H(x,y,z) = \sqrt{ \Big( x + y + z \Big) \Big( x + y - z \Big) \Big( z + x - y \Big) \Big( y + z - x \Big) }

It is clear that

\begin{array}{rcl}  H(x,y,z) & = & \sqrt{ \Big( x + y + z \Big) \Big( x + y - z \Big) \Big( z + x - y \Big) \Big( y + z - x \Big) }\\  & = & \sqrt{ \Big( [x + y] + z \Big) \Big( [x + y] - z \Big) \Big( z + [x - y] \Big) \Big( z - [x - y] \Big) }\\  & = & \sqrt{ \Big( [x + y]^2 - z^2 \Big) \Big( z^2 - [x - y]^2 \Big) }\\  & = & \sqrt{ \Big( 2 x y + \left[ x^2 + y^2 - z^2 \right] \Big) \Big( 2 x y - \left[ x^2 + y^2 - z^2 \right] \Big) }\\  & = & \sqrt{ \Big( 4 x^2 y^2 - \left[ x^2 + y^2 - z^2 \right]^2 \Big) }\\  & = & \sqrt{ \Big( 2 x^2 y^2 + 2 y^2 z^2 + 2 z^2 x^2 - \left[ x^4 + y^4 + z^4 \right] \Big) }\\  & = & \sqrt{ \Big( \left[ x^2 + y^2 + z^2 \right]^2 - 2 \left[ x^4 + y^4 + z^4 \right] \Big) }\\  \end{array}

The function H(x,y,z) is named after Hero of Alexandria – as the Heron’s ‘surface’ of a triangle is given by \frac{1}{4} H(x,y,z). Note that we have not defined a concept like ‘surface’ – but that ‘form’ of ‘surface’ is embedded in the function H(x,y,z) and is due to properties of distance.

Every trinodal satisfies

H(x,y,z) \ge 0

that I shall call the trinodal inequality.

The linear trinodal

As we deal with inequalities in the form \cdots \ge 0 there is a special case associate with the equality \cdots = 0.

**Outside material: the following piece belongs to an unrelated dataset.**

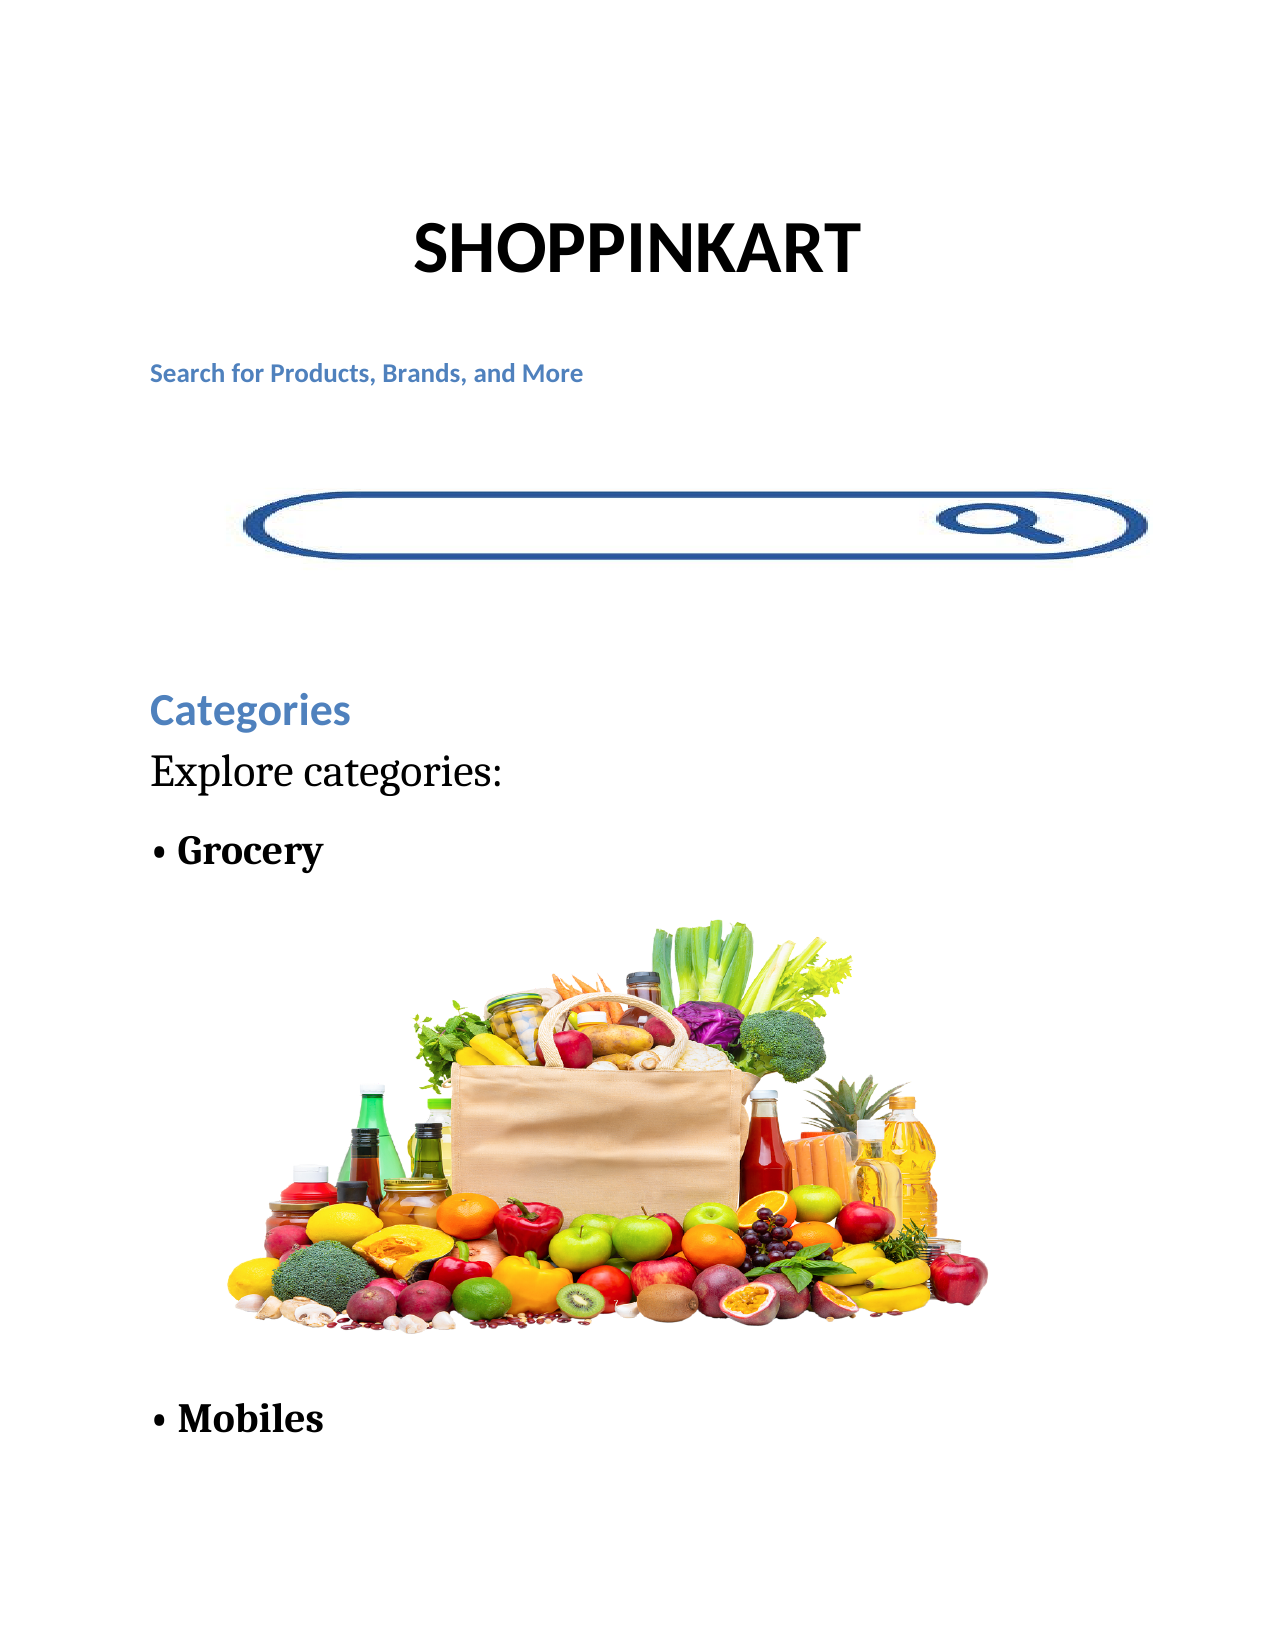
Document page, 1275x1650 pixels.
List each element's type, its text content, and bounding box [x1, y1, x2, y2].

I shall call a trinodal linear IF H(x,y,z) = 0. A linear trinodal has the property that H(x,y,z) = 0. Note that this is just a definition.

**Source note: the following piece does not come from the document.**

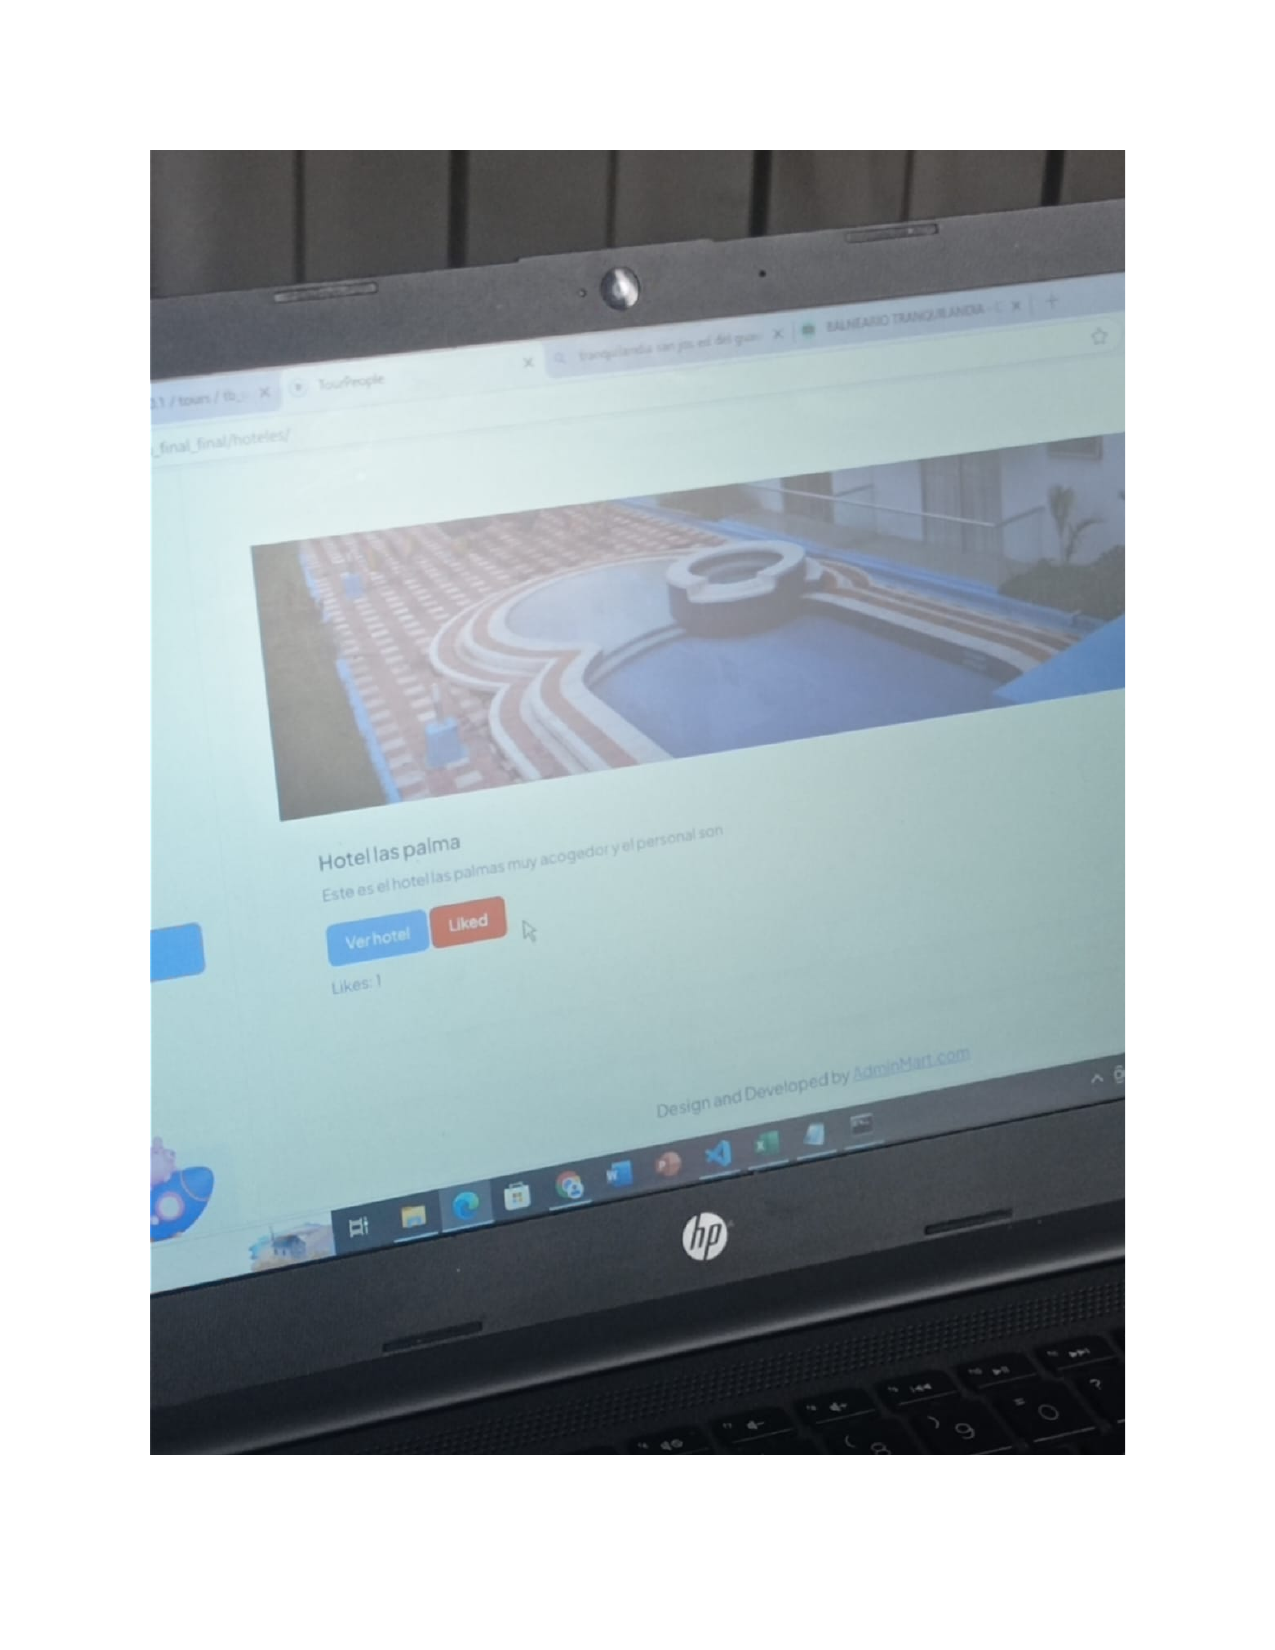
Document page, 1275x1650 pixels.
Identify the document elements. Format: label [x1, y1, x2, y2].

Going back to the definition of H(x,y,z) we find for a linear trinodal:

H(x,y,z) = 0 \Longrightarrow x = y + z \vee y = z + x \vee z = x + y \vee x = y = z = 0

And this is what we basically have for a line as we use it normal – but now we have it defined from the distance inequality.

The link with normal geometry is that the surface of a line (or a point) is zero and therefore H(x,y,z) = 0.

So-far this post – I hope you liked it!